Markou M, Kouroupis D, Badounas F, Katsouras A, Kyrkou A, Fotsis T, Murphy C, Bagli E. Tissue Engineering Using Vascular Organoids From Human Pluripotent Stem Cell Derived Mural Cell Phenotypes. Front Bioeng Biotechnol. 2020 Apr 17;8:278. doi: 10.3389/fbioe.2020.00278. PMID: 32363181; PMCID: PMC7182037.

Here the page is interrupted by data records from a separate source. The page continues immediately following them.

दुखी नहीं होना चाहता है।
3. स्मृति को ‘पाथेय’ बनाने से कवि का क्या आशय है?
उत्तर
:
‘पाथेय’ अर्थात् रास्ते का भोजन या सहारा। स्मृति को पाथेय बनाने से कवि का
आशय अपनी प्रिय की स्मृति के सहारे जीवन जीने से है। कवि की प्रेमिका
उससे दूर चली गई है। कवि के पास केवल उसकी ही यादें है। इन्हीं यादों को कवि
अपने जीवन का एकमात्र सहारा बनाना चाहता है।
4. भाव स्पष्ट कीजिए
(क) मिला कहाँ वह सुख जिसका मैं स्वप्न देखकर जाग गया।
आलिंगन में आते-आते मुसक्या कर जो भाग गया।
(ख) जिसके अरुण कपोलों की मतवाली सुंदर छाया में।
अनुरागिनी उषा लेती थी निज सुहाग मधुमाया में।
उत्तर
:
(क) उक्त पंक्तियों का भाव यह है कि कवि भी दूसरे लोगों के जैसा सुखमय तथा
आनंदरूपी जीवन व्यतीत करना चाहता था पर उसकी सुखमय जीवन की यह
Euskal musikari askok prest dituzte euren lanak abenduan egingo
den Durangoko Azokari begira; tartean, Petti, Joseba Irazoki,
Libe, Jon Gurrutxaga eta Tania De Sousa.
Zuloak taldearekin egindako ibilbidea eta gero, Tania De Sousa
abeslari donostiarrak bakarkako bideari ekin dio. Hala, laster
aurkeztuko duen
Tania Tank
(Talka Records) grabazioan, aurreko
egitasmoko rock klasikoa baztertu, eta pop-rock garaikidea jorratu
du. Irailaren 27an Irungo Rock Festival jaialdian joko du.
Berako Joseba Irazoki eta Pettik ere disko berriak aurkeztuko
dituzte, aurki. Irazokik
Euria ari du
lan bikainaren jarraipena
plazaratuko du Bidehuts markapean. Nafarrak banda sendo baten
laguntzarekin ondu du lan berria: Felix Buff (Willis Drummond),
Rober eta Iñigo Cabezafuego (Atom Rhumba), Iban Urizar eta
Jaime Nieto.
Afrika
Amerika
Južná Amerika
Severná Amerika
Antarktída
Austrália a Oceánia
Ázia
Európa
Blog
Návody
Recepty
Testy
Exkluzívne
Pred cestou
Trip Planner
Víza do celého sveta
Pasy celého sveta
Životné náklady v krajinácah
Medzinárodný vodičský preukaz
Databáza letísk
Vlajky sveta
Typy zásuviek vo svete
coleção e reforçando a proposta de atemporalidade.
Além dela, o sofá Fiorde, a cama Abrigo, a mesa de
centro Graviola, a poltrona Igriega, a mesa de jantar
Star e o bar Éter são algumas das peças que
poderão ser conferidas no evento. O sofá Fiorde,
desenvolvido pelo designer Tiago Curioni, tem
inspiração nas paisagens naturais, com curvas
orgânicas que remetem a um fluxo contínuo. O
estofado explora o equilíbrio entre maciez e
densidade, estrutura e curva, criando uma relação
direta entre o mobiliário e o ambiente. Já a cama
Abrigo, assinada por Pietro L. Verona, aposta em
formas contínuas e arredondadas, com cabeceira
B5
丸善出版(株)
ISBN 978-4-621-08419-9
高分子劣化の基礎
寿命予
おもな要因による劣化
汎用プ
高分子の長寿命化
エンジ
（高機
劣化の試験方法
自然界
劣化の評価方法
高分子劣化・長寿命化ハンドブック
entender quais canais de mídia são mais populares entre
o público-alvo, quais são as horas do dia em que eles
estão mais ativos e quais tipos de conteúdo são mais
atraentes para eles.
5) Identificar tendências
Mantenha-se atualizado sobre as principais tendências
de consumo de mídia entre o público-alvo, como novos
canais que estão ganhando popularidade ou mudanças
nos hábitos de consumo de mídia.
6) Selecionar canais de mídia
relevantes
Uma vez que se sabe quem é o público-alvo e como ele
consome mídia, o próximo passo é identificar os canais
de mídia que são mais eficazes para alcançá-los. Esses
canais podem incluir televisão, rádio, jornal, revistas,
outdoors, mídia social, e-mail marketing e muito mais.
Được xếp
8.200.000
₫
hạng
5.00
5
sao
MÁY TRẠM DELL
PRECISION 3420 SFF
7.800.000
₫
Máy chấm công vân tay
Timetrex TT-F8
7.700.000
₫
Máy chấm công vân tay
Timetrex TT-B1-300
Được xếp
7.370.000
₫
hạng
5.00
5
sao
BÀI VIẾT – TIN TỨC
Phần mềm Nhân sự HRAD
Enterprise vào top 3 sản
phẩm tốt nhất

Generation of stem cell-based bioartificial anterior cruciate ligament (ACL) grafts for effective ACL rupture repair

We have combined stem cell technology with a non-absorbable biomaterial for the reconstruction of the ruptured ACL. Towards this purpose, multipotential stromal cells derived either from subcutaneous human adipose tissue (hAT-MSCs) or from induced pluripotent stem cells (iPSCs) generated from human foreskin fibroblasts (hiPSC-MSCs) were cultured on the biomaterial for 21 days in vitro to generate a 3D bioartifical ACL graft. Stem cell differentiation towards bone and ligament at the ends and central part of the biomaterial was selectively induced using either BMP-2/FGF-2 or TGF-β/FGF-2 combinations, respectively. The bioartificial ACL graft was subsequently implanted in a swine ACL rupture model in place of the surgically removed normal ACL. Four months post-implantation, the tissue engineered ACL graft generated an ACL-like tissue exhibiting morphological and biochemical characteristics resembling those of normal ACL.

We have generated bioartificial ACL grafts by differentiating hAT-MSCs or hiPS-MSCs on Leeds-Keio biomaterial to form a ligamentous part in the center and two osseous sections at both ends.

Kouroupis D, Kyrkou A, Triantafyllidi E, Katsimpoulas M, Chalepakis G, Goussia A, Georgoulis A, Murphy C, Fotsis T. Generation of stem cell-based bioartificial anterior cruciate ligament (ACL) grafts for effective ACL rupture repair. Stem Cell Res. 2016 Sep;17(2):448-457. doi: 10.1016/j.scr.2016.04.016. Epub 2016 Apr 22. PMID: 27217303.